第5話

カイは今なんて言ったのだろう。

私を好きだと言ったように聞こえたのだけど、きっと幻聴よね。

頭の中で都合良く変換したのよ。


「アイリスが好きだから…近くにいたら気持ちが抑えられそうになかったから離れたんだ」


聞き間違いじゃなかった。

カイが私を好き?本当に?

どうしよう、嬉しい。婚約解消より嬉しいわ。

初恋の人が私を好きでいてくれている事実に私の頭の中はお祭り騒ぎを起こしていた。が、感情を表に出さないように訓練を受けてきたせいで私の嬉しさは彼に伝わらなかったようだ。


「諦めるべきだと思っていたのにアイリスはハリー殿下との婚約を解消した。僕にもチャンスがあると思って…。今日はアイリスに告白する為に来たんだ」


真っ直ぐ見つめながら恥ずかしい事を言うのはやめて欲しい。

真っ赤になってしまいそうだ。

そう思っても全く彼には伝わらない。

そろそろ何か言った方が良いと口を開いた瞬間、彼の方から驚愕の言葉が出てくる。


「アイリス、君が好きだ。僕の婚約者になって欲しい」


婚約者?私がカイの婚約者に?

それは良いのだろうか。破棄になったわけではないので傷物令嬢扱いにはならないが、婚約者を失ったばかりの身で他の人と婚約をするなど周囲が許すのだろうか。もちろん彼の申し出は嬉しいが素直に頷けない。

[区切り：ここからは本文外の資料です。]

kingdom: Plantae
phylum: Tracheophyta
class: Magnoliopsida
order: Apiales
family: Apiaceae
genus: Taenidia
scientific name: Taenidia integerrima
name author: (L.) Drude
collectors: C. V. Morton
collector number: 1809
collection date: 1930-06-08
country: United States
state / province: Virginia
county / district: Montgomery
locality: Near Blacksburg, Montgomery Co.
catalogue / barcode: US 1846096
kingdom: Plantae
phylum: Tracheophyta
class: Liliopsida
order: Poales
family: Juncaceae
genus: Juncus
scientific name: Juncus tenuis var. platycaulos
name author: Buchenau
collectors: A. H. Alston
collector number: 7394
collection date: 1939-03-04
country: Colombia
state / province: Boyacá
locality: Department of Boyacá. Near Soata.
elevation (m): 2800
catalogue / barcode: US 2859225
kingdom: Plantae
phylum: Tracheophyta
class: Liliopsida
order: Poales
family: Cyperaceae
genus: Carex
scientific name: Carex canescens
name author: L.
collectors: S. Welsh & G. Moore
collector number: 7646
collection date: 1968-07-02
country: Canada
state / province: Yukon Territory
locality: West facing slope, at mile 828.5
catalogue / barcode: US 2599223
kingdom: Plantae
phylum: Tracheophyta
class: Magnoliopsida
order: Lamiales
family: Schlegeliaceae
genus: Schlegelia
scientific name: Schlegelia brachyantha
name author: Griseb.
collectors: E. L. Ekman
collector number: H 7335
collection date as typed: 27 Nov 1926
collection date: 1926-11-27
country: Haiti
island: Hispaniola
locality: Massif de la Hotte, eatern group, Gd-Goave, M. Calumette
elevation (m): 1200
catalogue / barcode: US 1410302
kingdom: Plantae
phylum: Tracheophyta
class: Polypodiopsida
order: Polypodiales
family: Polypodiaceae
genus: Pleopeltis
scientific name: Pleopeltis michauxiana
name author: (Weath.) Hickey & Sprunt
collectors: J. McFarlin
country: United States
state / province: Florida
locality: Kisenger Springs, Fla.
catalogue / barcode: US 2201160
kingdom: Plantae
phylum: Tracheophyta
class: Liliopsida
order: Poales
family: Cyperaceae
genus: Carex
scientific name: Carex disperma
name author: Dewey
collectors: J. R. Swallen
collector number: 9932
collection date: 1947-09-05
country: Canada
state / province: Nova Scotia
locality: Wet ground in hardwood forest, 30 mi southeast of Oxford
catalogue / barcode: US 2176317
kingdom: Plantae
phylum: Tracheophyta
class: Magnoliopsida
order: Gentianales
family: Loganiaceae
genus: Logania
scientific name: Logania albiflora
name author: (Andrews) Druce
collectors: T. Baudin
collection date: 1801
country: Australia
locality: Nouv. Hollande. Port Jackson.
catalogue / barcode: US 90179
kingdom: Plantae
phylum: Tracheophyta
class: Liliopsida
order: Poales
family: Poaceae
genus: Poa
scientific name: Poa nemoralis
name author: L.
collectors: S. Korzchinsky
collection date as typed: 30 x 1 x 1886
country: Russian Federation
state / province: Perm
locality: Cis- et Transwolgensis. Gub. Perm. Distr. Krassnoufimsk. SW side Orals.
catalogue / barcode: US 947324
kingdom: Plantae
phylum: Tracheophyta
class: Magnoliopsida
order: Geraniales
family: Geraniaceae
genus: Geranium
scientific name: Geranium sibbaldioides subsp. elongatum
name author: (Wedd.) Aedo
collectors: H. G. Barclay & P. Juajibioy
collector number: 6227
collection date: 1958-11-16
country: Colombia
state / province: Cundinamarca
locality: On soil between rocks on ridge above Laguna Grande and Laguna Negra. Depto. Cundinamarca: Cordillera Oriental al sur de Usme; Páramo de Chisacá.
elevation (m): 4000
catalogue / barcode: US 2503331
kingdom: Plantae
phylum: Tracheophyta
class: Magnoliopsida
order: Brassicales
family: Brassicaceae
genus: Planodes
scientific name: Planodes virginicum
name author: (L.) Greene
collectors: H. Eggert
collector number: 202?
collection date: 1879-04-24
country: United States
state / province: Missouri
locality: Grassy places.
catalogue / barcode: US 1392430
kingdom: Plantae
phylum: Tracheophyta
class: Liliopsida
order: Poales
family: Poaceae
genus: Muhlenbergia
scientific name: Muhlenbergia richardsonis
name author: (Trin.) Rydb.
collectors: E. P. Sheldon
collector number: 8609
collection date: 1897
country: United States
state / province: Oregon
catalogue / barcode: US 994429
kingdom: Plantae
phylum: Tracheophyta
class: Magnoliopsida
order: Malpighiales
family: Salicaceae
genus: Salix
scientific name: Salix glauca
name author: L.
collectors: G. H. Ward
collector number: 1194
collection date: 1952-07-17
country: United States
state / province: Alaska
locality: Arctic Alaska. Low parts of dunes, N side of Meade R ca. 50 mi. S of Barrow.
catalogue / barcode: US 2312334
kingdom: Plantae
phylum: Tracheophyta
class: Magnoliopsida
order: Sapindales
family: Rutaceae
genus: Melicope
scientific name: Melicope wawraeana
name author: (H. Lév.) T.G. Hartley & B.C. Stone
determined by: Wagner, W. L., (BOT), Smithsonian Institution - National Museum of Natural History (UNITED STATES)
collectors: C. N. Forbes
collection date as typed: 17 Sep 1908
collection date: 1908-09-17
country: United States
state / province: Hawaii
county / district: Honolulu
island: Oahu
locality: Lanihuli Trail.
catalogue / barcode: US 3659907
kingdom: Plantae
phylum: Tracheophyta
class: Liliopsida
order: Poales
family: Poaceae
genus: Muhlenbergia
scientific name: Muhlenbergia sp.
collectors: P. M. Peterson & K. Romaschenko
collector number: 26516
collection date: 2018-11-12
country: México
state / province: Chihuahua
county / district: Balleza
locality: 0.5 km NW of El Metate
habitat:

「アイリスが僕の事を兄のようだと思っているのは分かっている。でも、どうか僕にチャンスを与えてくれ」


カイを兄だと思っていたのは幼少期の頃だけだ。

八歳の時には好きになっていたし、一人の男の子として見ていた。

諦めようとしたのは十歳を過ぎて物理的な距離を取るようになってからだ。


「あの…」


答えを待ってくれているカイに対してようやく口を開く事が出来た。

しかし何をどう言えば良いのか分からない。


「私も…その、カイが好きなの…」

「え?」

「だから小さい頃から貴方の事が好きだったの」


好きという言葉を出すだけでこんなに恥ずかしくなるのね。

カイは驚きに目を開き、次の瞬間には嬉しそうに笑った。


「なら…」

「でもね、婚約者になるのは…難しいと思うの」


私の言葉に顔を青褪めるカイが視界に写り申し訳ない気持ちでいっぱいになる。


「どうして?」

「私は婚約を解消したばかりなのよ。すぐに婚約者を作ったら不貞を疑われるかもしれないわ」


実際にハリー殿下という婚約者が居ながらも心の奥底ではカイを想い続けていたのだ。

ある意味で心の不貞を働いていたようなものだろう。だから私が悪く言われる分には良い。でもカイが悪く言われるのは絶対に嫌だ。

こちらが必死に悩んでいるというのに目の前にいるカイを見れば満面の笑みだった。